On 11/21/2014 03:13 PM, Richard Biener wrote:
On November 21, 2014 8:45:09 PM CET, Diego Novillo <dnovi...@google.com> wrote:
On Fri, Nov 21, 2014 at 1:48 PM, Andrew MacLeod <amacl...@redhat.com>
wrote:

1 - introduce a TYPE_REF tree node, which is effectively just a
'typed' tree
node, and the TREE_TYPE() field of a TYPE_REF node would point to the
type
node.  Any routines which utilize a TYPE node in a tree list would
have to
be modified to make use of this new TYPE_REF node to refer to the
type.
2 - change the field (list->value in this case) to be a tagged union
of {
tree tree_value, tree_type_ptr type_value } and use a bit in the base
to
flag which kind of value it is. This would be compatible with GTY,
and would
require changing routines and algorithms to check the bit and use the
right
field.
Seems to me that option 2 would also help against code that blindly
looks at TREE_VALUE and assumes it to be a tree. Wouldn't that make
initial implementation a bit more challenging?

Option 1 does seem easier, but I kind of like the forcing of rvalues
that option 2 provides.

Also liking option 1. The final change to the final type should be
simpler that way.
I don't like either :). It seems you are concerned about uses from trees. An 
intermediate step here that would be useful is doing what David did for RTL 
insns and now gimple - expose tree_type as static type but keep tree as its 
base.

Didn't say I was thrilled with either, just the only 2 I had come up with :-)
Thus make references to trees that are always types use tree_type * while 
keeping those that can refer to types and sth else refer to tree.

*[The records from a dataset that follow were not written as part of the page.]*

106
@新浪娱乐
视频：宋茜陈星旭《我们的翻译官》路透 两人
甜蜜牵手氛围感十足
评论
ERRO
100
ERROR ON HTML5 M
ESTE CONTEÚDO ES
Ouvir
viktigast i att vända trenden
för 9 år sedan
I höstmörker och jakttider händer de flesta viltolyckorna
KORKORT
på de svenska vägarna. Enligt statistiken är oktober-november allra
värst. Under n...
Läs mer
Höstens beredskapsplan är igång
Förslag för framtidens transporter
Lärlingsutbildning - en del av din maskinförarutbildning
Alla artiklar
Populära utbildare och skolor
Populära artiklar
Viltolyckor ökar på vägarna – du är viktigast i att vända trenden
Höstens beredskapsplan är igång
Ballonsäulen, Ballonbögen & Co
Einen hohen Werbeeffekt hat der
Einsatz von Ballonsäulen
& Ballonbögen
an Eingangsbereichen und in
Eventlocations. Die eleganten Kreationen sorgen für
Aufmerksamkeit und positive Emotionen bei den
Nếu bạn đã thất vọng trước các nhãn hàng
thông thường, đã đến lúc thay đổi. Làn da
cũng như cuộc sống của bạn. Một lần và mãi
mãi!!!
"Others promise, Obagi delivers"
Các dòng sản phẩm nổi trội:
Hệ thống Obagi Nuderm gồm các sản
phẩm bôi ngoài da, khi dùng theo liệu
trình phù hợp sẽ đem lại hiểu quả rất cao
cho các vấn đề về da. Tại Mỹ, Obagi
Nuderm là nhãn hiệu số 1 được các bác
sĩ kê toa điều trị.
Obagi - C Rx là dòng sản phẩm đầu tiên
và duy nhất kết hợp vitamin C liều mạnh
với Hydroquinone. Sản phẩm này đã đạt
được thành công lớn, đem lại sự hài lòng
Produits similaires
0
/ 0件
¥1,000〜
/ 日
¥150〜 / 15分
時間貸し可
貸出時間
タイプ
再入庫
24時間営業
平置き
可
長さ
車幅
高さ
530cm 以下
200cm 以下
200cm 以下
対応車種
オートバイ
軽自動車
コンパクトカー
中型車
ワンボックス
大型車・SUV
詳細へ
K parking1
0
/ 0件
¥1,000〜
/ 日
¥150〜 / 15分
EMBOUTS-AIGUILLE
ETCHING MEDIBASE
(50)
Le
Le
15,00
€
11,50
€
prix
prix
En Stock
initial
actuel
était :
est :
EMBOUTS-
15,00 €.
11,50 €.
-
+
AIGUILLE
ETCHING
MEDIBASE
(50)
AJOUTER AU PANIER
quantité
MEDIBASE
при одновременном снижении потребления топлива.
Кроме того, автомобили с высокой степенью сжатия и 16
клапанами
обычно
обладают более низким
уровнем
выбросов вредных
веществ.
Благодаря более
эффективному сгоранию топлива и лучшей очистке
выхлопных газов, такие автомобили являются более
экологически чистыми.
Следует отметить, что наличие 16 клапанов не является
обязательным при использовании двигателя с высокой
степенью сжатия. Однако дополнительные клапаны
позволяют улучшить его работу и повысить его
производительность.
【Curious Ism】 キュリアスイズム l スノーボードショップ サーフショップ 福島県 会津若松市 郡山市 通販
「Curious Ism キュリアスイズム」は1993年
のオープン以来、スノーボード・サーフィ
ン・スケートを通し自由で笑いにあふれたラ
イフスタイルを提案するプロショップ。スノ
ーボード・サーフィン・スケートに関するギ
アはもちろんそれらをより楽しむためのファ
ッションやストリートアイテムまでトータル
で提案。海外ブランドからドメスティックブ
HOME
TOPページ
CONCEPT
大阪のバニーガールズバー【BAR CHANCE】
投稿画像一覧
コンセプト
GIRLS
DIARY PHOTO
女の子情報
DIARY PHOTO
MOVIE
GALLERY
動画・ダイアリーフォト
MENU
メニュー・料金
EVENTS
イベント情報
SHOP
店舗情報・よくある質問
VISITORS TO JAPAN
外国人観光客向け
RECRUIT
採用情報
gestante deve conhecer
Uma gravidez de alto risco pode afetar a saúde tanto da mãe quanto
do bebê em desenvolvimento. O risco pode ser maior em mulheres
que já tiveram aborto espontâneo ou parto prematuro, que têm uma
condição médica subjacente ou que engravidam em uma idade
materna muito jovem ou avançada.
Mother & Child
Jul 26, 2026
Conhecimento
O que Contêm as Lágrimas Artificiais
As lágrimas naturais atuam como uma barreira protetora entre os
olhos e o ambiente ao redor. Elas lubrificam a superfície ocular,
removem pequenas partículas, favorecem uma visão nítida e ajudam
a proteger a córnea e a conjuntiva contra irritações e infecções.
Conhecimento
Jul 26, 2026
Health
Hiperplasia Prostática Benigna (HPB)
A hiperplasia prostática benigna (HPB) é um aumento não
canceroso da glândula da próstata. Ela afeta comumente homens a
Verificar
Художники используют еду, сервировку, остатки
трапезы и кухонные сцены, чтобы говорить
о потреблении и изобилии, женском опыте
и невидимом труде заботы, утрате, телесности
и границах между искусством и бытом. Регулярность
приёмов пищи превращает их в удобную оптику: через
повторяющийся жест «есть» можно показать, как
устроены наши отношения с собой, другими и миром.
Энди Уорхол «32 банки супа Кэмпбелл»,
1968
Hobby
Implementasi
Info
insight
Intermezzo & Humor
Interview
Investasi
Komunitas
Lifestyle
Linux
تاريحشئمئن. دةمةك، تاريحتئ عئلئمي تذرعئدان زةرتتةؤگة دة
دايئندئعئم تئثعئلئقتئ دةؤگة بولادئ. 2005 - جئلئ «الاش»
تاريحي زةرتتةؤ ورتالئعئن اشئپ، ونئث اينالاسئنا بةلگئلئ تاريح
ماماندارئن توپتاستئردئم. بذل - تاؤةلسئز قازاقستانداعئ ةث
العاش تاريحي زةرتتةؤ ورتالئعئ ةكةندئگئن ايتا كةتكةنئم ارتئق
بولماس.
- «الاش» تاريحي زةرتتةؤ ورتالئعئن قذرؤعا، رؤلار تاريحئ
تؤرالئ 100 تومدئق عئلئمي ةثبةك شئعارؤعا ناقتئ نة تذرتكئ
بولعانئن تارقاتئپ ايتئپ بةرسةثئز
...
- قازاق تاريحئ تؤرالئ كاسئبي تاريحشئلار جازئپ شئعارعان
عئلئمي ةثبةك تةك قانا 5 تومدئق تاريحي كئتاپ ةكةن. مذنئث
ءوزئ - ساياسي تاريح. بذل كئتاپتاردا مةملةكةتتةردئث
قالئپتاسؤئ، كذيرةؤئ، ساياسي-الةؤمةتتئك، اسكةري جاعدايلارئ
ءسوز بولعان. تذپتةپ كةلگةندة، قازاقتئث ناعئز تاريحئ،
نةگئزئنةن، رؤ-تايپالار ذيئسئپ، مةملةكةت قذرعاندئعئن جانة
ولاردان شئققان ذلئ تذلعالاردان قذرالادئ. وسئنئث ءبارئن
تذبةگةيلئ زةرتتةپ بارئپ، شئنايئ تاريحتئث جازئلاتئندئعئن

That's something that would not be completely artificial at this point.

Richard.




Or possibly a third type which is a hybrid of the two, and also maps to a tree... something like tree_type_hybrid *

That could work, and will continue to highlight all the places which still need to be dealt with.

And it's  much less work.. :-) I'll give that a go and see how it plays out.